About this exercise: Without changing a character, return the entries, but not the images they hold.

Data excerpts:
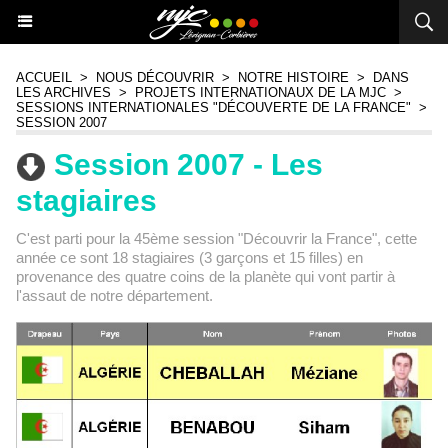
ACCUEIL
>
NOUS DÉCOUVRIR
>
NOTRE HISTOIRE
>
DANS
LES ARCHIVES
>
PROJETS INTERNATIONAUX DE LA MJC
>
SESSIONS INTERNATIONALES "DÉCOUVERTE DE LA FRANCE"
>
SESSION 2007
Session 2007 - Les
stagiaires
C'est parti pour la 45ème session "Découvrir la France", cette
année ce sont 18 stagiaires (3 garçons et 15 filles) en
provenance des quatre coins de la planète qui vont partir à
l'assaut de notre département.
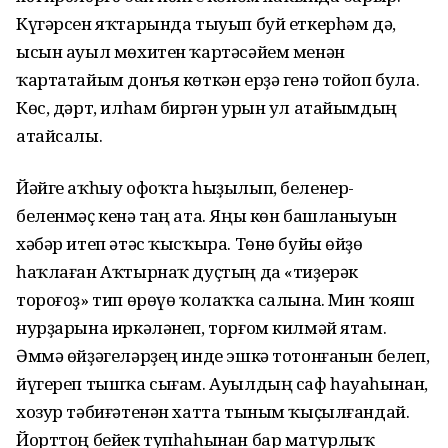
Күгәрсен яҡтарында тыуып буй еткерһәм дә,
ысын ауыл мөхитен ҡартәсәйем менән
ҡартатайым донъя көткән ерҙә генә тойоп була.
Көс, дәрт, илһам биргән урын ул атайымдың
атайсалы.
Йәйге аҡһыу офоҡта һыҙылып, беленер-
беленмәҫ кенә таң ата. Яңы көн башланыуын
хәбәр итеп әтәс ҡысҡыра. Төнө буйы өйҙө
һаҡлаған Аҡтырнаҡ дуҫтың да «тиҙерәк
тороғоҙ» тип өрөүө ҡолаҡҡа салына. Мин ҡояш
нурҙарына иркәләнеп, торғом килмәй ятам.
Әммә өйҙәгеләрҙең инде эшкә тотонғанын белеп,
йүгереп тышҡа сығам. Ауылдың саф һауаһынан,
хозур тәбиғәтенән хатта тыным ҡыҫылғандай.
Йорттоң бейек тупһаһынан бар матурлыҡ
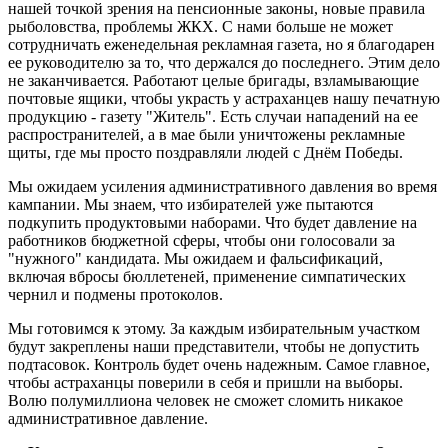
нашей точкой зрения на пенсионные законы, новые правила
рыболовства, проблемы ЖКХ. С нами больше не может
сотрудничать еженедельная рекламная газета, но я благодарен
ее руководителю за то, что держался до последнего. Этим дело
не заканчивается. Работают целые бригады, взламывающие
почтовые ящики, чтобы украсть у астраханцев нашу печатную
продукцию - газету "Житель". Есть случаи нападений на ее
распространителей, а в мае были уничтожены рекламные
щиты, где мы просто поздравляли людей с Днём Победы.
Мы ожидаем усиления административного давления во время
кампании. Мы знаем, что избирателей уже пытаются
подкупить продуктовыми наборами. Что будет давление на
работников бюджетной сферы, чтобы они голосовали за
"нужного" кандидата. Мы ожидаем и фальсификаций,
включая вбросы бюллетеней, применение симпатических
чернил и подмены протоколов.
Мы готовимся к этому. За каждым избирательным участком
будут закреплены наши представители, чтобы не допустить
подтасовок. Контроль будет очень надежным. Самое главное,
чтобы астраханцы поверили в себя и пришли на выборы.
Волю полумиллиона человек не сможет сломить никакое
административное давление.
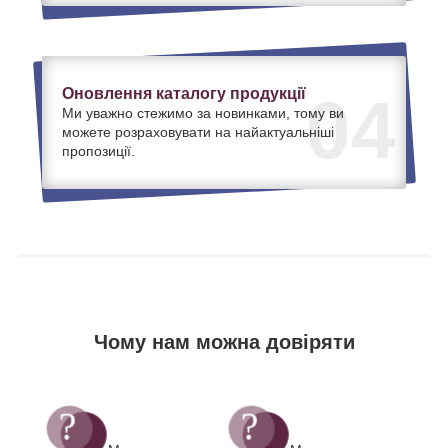
Оновлення каталогу продукції
04
Ми уважно стежимо за новинками, тому ви
можете розраховувати на найактуальніші
пропозиції.
Чому нам можна довіряти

Response:
ACCUEIL
>
NOUS DÉCOUVRIR
>
NOTRE HISTOIRE
>
DANS
LES ARCHIVES
>
PROJETS INTERNATIONAUX DE LA MJC
>
SESSIONS INTERNATIONALES "DÉCOUVERTE DE LA FRANCE"
>
SESSION 2007
Session 2007 - Les
stagiaires
C'est parti pour la 45ème session "Découvrir la France", cette
année ce sont 18 stagiaires (3 garçons et 15 filles) en
provenance des quatre coins de la planète qui vont partir à
l'assaut de notre département.
Күгәрсен яҡтарында тыуып буй еткерһәм дә,
ысын ауыл мөхитен ҡартәсәйем менән
ҡартатайым донъя көткән ерҙә генә тойоп була.
Көс, дәрт, илһам биргән урын ул атайымдың
атайсалы.
Йәйге аҡһыу офоҡта һыҙылып, беленер-
беленмәҫ кенә таң ата. Яңы көн башланыуын
хәбәр итеп әтәс ҡысҡыра. Төнө буйы өйҙө
һаҡлаған Аҡтырнаҡ дуҫтың да «тиҙерәк
тороғоҙ» тип өрөүө ҡолаҡҡа салына. Мин ҡояш
нурҙарына иркәләнеп, торғом килмәй ятам.
Әммә өйҙәгеләрҙең инде эшкә тотонғанын белеп,
йүгереп тышҡа сығам. Ауылдың саф һауаһынан,
хозур тәбиғәтенән хатта тыным ҡыҫылғандай.
Йорттоң бейек тупһаһынан бар матурлыҡ
нашей точкой зрения на пенсионные законы, новые правила
рыболовства, проблемы ЖКХ. С нами больше не может
сотрудничать еженедельная рекламная газета, но я благодарен
ее руководителю за то, что держался до последнего. Этим дело
не заканчивается. Работают целые бригады, взламывающие
почтовые ящики, чтобы украсть у астраханцев нашу печатную
продукцию - газету "Житель". Есть случаи нападений на ее
распространителей, а в мае были уничтожены рекламные
щиты, где мы просто поздравляли людей с Днём Победы.
Мы ожидаем усиления административного давления во время
кампании. Мы знаем, что избирателей уже пытаются
подкупить продуктовыми наборами. Что будет давление на
работников бюджетной сферы, чтобы они голосовали за
"нужного" кандидата. Мы ожидаем и фальсификаций,
включая вбросы бюллетеней, применение симпатических
чернил и подмены протоколов.
Мы готовимся к этому. За каждым избирательным участком
будут закреплены наши представители, чтобы не допустить
подтасовок. Контроль будет очень надежным. Самое главное,
чтобы астраханцы поверили в себя и пришли на выборы.
Волю полумиллиона человек не сможет сломить никакое
административное давление.
Оновлення каталогу продукції
04
Ми уважно стежимо за новинками, тому ви
можете розраховувати на найактуальніші
пропозиції.
Чому нам можна довіряти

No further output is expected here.